- Church: Catholic Church
- Archdiocese: Archdiocese of Gorizia
- In office: 25 July 1934 – 31 July 1951
- Predecessor: Frančišek Borgia Sedej [sl]
- Successor: Giacinto Giovanni Ambrosi [it]
- Previous posts: Apostolic Delegate to Greece (1931-1934) Titular Archbishop of Mesembria (1930-1934) Apostolic Delegate to Turkey (1930-1934)

Orders
- Ordination: 11 May 1915
- Consecration: 25 March 1930 by Luigi Sincero

Personal details
- Born: 22 April 1891 Alfonsine, Province of Ravenna, Kingdom of Italy
- Died: 31 July 1951 (aged 60) Gorizia, Province of Gorizia, Italy

= Carlo Margotti =

Italian Roman Catholic Church prelate

Carlo Margotti (22 April 1891 – 31 July 1951) was an Italian prelate of the Catholic Church who worked in the Roman Curia, served in the diplomatic service of the Holy See, and was Archbishop of Gorizia and Gradisca for seventeen years.

==Biography==
Carlo Margotti was born on 22 April 1891 in Alfonsine, Italy. He studied at the seminaries in Bologna and Rome and was ordained a priest of the Archdiocese of Bologna on 11 May 1915. From 1915 to 1923 his fulfilled pastoral assignments in Bologna. For part of that time, from October 1915 to September 1919, he also served in the Italian army using his knowledge of Slavic languages to censor mail. He taught at the Bologna seminary for two years and in October 1921 joined the staff of the Congregation for the Oriental Churches as secretary of its Russian section.
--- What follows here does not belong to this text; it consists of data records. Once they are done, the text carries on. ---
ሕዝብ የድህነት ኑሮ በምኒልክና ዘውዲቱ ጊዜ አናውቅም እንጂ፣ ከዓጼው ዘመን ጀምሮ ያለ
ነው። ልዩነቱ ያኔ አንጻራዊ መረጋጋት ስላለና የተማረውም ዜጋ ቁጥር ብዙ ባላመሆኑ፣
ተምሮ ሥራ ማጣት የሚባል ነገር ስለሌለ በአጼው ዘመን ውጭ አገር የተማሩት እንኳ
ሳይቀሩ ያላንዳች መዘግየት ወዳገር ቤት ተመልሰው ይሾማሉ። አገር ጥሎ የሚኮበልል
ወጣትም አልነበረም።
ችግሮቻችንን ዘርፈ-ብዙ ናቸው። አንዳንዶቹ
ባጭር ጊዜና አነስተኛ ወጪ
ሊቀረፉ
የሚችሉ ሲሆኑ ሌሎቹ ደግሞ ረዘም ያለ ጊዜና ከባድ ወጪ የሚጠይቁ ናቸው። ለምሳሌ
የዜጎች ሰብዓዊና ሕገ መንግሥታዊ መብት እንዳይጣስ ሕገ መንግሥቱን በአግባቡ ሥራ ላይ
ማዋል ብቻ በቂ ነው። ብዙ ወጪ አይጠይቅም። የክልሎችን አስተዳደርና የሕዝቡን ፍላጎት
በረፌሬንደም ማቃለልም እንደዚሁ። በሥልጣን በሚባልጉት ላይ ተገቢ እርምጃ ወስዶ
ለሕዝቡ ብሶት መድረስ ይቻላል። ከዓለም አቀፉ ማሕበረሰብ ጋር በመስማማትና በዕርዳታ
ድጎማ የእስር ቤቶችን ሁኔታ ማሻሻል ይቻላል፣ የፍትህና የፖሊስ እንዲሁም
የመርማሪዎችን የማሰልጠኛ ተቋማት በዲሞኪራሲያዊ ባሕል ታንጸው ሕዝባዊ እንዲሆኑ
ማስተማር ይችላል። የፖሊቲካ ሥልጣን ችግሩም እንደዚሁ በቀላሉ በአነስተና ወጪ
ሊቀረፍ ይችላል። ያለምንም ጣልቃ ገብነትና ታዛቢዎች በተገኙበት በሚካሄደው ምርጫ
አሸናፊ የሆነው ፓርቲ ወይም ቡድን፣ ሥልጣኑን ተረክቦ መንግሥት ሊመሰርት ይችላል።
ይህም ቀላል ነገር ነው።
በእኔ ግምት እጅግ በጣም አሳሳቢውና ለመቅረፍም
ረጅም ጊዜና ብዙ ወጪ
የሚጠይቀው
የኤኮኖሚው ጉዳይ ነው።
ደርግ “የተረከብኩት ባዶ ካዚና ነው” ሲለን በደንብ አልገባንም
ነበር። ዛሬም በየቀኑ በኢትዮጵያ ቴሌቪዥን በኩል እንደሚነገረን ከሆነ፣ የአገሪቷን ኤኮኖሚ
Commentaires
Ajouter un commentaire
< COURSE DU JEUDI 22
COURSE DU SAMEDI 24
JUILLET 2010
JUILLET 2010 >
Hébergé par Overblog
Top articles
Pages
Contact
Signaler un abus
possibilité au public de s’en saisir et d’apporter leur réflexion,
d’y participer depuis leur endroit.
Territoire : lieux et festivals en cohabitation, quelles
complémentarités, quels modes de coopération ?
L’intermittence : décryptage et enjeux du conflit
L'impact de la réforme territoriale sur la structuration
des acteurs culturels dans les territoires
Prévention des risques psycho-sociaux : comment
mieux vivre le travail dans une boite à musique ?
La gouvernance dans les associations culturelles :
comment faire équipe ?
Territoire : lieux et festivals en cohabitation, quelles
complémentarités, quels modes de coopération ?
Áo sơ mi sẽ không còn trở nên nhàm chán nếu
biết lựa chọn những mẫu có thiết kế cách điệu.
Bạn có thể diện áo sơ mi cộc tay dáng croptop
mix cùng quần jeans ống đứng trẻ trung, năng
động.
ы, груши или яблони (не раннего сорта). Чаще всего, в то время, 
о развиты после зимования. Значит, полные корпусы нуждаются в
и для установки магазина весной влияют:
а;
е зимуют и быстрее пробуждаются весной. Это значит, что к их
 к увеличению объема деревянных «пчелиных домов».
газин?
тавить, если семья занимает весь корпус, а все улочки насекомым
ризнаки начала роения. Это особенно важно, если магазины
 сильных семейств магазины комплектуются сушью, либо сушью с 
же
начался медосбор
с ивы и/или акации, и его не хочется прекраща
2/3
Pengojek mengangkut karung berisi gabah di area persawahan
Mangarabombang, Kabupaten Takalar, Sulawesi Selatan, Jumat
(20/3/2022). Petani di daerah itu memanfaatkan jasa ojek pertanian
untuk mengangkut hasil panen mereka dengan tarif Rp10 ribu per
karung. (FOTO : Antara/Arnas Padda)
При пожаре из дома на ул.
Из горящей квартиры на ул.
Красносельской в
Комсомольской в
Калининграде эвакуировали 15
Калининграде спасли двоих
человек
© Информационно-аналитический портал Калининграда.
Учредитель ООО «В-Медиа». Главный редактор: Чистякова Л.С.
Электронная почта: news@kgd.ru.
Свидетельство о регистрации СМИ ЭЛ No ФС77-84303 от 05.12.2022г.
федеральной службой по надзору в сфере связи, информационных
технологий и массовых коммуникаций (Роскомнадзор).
On 8 March 1930, Pope Pius XI named him titular archbishop of Mesembria and Apostolic Delegate to Constantinople. (Note: Peter Hebblewaite, in his biography of Pope John XXIII, describes Margotti in Constantinople as "something of a disaster".) He received his episcopal consecration on 25 March 1930 from Cardinal Luigi Sincero. On 12 February 1931, Pope Pius assigned him the additional responsibilities of the Apostolic Delegate to Greece.

On 25 July 1934, Pope Pius appointed him Archbishop of Gorizia. On 27 October 1934, Pope Pius named him a consultor to the Congregation for Oriental Churches.

He was the first Italian to lead the archdiocese after a succession of Slovenes and Austrians. Its territory had only been conjoined to Italy at the end of the First World War. He tried, with limited success, to meet the government's demands for imposing the Italian language against the resistance of his Slovene clergy. He was hampered in this situation by his personal preference for the Italian nationalist point of view. (Note: In a 1936 report he wrote of his vision for the Archdiocese: "one, one, Catholic, apostolic, Roman, strongly Roman and Italian".) He was arrested at gunpoint and expelled from Gorizia by Yugoslav troops in May 1945 during their brief occupation of the city. He returned after the end of World War II to an archdiocese that had lost almost two-thirds of its area with the redrawing of national boundaries.

He died in Gorizia on 31 July 1951 after a long illness at the age of 60.